• WORK TO COMPLETE:
Can you duplicate the data lines word for word, starting at the line containing "order: Charadriiformes" and ending at the line containing "scientific name: Pieris brassicae", with both of those lines included and nothing else?

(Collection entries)
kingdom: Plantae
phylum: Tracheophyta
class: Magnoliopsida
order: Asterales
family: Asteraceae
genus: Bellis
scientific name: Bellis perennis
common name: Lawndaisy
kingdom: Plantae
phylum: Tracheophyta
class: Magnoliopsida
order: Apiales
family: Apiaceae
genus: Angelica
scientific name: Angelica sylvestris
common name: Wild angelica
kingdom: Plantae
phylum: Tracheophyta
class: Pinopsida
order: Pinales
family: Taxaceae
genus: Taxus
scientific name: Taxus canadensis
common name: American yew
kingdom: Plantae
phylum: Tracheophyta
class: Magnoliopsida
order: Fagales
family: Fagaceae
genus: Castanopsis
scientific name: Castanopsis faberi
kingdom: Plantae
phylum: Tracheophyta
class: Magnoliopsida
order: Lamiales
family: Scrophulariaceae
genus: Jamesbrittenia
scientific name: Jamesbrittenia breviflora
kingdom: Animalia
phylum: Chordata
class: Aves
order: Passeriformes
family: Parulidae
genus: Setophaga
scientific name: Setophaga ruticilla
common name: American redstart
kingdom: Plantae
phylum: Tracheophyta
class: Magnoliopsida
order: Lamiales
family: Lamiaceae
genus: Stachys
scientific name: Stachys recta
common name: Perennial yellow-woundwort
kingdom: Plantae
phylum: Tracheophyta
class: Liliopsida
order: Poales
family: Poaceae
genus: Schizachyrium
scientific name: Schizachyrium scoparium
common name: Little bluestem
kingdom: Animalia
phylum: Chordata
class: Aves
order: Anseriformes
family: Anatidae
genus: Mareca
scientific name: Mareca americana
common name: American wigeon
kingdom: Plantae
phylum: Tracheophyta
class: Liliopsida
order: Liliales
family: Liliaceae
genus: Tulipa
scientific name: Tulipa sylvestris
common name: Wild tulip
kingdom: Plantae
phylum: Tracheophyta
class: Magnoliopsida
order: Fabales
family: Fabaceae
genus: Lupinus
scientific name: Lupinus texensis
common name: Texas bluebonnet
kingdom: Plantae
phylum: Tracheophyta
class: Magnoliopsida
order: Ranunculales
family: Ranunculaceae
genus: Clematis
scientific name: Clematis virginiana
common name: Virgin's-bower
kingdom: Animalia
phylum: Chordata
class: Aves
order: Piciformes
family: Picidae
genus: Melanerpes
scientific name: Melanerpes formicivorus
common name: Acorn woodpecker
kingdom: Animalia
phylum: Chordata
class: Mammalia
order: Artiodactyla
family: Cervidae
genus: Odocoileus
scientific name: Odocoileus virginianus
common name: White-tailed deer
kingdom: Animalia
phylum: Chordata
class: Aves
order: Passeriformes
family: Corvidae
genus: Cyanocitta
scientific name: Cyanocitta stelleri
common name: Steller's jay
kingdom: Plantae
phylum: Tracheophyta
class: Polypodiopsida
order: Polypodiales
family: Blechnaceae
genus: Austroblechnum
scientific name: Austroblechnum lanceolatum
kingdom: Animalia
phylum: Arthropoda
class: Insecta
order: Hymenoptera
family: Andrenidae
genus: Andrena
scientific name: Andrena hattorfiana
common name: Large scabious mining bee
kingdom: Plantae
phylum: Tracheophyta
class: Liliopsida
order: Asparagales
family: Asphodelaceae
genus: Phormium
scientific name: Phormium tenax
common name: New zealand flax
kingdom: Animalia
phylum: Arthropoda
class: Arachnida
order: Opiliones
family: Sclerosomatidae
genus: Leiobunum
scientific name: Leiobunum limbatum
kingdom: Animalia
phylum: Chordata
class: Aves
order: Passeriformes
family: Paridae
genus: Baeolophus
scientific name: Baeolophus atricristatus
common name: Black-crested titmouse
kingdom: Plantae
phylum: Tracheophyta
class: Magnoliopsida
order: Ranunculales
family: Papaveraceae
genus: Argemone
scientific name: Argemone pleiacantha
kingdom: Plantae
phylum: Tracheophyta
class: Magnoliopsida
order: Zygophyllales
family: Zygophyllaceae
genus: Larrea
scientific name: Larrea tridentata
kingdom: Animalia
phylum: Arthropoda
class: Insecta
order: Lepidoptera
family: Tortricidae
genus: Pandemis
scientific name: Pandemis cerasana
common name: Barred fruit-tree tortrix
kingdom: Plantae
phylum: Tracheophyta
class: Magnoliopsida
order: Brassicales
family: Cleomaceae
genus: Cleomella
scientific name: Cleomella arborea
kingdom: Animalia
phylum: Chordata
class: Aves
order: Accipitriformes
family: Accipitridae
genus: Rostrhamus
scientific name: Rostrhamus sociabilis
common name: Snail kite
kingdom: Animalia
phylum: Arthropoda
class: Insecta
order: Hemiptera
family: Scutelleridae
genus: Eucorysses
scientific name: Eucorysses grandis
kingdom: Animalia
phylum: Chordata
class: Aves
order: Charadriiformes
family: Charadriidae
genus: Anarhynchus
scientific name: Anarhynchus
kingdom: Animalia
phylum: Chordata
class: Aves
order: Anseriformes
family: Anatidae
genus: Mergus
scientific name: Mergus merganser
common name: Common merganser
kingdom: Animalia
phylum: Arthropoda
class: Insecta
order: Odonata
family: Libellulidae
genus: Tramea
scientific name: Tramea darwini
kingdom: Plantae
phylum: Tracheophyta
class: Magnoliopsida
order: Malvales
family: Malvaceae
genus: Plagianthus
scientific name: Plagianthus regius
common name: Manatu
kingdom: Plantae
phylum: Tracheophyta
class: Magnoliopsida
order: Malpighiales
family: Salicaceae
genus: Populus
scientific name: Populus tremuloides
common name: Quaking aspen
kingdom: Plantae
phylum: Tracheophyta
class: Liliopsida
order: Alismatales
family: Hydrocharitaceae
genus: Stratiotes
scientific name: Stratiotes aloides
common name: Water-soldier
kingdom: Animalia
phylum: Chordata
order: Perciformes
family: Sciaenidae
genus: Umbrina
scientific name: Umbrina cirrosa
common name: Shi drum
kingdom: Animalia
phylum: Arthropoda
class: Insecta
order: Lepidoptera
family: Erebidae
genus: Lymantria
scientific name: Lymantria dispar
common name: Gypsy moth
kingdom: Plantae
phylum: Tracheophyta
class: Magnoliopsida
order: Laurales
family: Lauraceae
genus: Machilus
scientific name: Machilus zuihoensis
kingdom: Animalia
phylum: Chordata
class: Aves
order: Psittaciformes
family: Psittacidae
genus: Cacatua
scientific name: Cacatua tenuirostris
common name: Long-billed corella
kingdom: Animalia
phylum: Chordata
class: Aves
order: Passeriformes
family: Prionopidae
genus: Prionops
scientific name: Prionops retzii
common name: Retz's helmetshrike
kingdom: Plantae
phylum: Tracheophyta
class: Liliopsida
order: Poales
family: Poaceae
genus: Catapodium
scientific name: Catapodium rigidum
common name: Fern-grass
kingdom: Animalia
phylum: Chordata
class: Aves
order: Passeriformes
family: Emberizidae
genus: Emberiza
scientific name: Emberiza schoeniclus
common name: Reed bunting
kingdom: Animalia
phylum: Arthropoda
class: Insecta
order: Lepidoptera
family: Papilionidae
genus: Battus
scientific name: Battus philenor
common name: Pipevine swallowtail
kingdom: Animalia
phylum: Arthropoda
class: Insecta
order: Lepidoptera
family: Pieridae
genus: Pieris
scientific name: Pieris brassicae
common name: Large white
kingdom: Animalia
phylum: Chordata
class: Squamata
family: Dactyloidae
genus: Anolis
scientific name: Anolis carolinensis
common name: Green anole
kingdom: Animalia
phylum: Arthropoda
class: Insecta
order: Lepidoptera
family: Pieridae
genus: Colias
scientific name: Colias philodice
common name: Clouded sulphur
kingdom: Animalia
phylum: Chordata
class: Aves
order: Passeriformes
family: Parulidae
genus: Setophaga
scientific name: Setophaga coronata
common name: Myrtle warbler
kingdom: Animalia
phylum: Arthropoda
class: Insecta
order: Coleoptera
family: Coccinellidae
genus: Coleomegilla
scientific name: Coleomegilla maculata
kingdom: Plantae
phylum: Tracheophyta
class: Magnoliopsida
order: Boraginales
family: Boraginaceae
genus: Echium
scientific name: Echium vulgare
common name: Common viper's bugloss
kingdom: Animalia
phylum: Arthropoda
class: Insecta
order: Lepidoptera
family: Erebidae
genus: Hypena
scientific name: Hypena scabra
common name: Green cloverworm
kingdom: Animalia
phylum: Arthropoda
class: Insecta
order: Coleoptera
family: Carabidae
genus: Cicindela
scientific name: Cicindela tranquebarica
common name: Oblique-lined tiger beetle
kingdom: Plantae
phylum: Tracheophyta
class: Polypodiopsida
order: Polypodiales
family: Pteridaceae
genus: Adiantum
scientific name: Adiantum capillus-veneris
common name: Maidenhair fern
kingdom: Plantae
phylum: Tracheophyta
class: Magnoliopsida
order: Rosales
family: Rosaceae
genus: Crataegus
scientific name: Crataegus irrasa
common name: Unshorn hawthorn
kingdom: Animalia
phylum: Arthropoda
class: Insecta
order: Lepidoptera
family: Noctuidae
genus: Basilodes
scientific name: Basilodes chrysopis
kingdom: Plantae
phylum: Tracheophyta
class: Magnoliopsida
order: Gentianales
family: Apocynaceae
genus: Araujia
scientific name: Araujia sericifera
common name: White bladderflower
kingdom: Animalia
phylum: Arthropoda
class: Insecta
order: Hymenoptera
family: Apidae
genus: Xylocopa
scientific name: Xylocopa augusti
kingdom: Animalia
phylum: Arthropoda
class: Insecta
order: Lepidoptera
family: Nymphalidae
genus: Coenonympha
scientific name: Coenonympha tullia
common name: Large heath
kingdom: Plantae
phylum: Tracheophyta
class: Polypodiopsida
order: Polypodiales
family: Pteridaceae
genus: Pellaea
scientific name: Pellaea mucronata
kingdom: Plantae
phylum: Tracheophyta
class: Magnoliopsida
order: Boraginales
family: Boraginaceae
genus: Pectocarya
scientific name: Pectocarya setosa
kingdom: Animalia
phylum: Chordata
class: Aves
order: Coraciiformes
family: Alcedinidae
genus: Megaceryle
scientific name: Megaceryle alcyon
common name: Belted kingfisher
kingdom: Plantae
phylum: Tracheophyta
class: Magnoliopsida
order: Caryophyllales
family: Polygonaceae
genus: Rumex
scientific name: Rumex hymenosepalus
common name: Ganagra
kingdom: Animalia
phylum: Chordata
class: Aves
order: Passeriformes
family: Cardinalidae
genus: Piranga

• RESPONSE:
order: Charadriiformes
family: Charadriidae
genus: Anarhynchus
scientific name: Anarhynchus
kingdom: Animalia
phylum: Chordata
class: Aves
order: Anseriformes
family: Anatidae
genus: Mergus
scientific name: Mergus merganser
common name: Common merganser
kingdom: Animalia
phylum: Arthropoda
class: Insecta
order: Odonata
family: Libellulidae
genus: Tramea
scientific name: Tramea darwini
kingdom: Plantae
phylum: Tracheophyta
class: Magnoliopsida
order: Malvales
family: Malvaceae
genus: Plagianthus
scientific name: Plagianthus regius
common name: Manatu
kingdom: Plantae
phylum: Tracheophyta
class: Magnoliopsida
order: Malpighiales
family: Salicaceae
genus: Populus
scientific name: Populus tremuloides
common name: Quaking aspen
kingdom: Plantae
phylum: Tracheophyta
class: Liliopsida
order: Alismatales
family: Hydrocharitaceae
genus: Stratiotes
scientific name: Stratiotes aloides
common name: Water-soldier
kingdom: Animalia
phylum: Chordata
order: Perciformes
family: Sciaenidae
genus: Umbrina
scientific name: Umbrina cirrosa
common name: Shi drum
kingdom: Animalia
phylum: Arthropoda
class: Insecta
order: Lepidoptera
family: Erebidae
genus: Lymantria
scientific name: Lymantria dispar
common name: Gypsy moth
kingdom: Plantae
phylum: Tracheophyta
class: Magnoliopsida
order: Laurales
family: Lauraceae
genus: Machilus
scientific name: Machilus zuihoensis
kingdom: Animalia
phylum: Chordata
class: Aves
order: Psittaciformes
family: Psittacidae
genus: Cacatua
scientific name: Cacatua tenuirostris
common name: Long-billed corella
kingdom: Animalia
phylum: Chordata
class: Aves
order: Passeriformes
family: Prionopidae
genus: Prionops
scientific name: Prionops retzii
common name: Retz's helmetshrike
kingdom: Plantae
phylum: Tracheophyta
class: Liliopsida
order: Poales
family: Poaceae
genus: Catapodium
scientific name: Catapodium rigidum
common name: Fern-grass
kingdom: Animalia
phylum: Chordata
class: Aves
order: Passeriformes
family: Emberizidae
genus: Emberiza
scientific name: Emberiza schoeniclus
common name: Reed bunting
kingdom: Animalia
phylum: Arthropoda
class: Insecta
order: Lepidoptera
family: Papilionidae
genus: Battus
scientific name: Battus philenor
common name: Pipevine swallowtail
kingdom: Animalia
phylum: Arthropoda
class: Insecta
order: Lepidoptera
family: Pieridae
genus: Pieris
scientific name: Pieris brassicae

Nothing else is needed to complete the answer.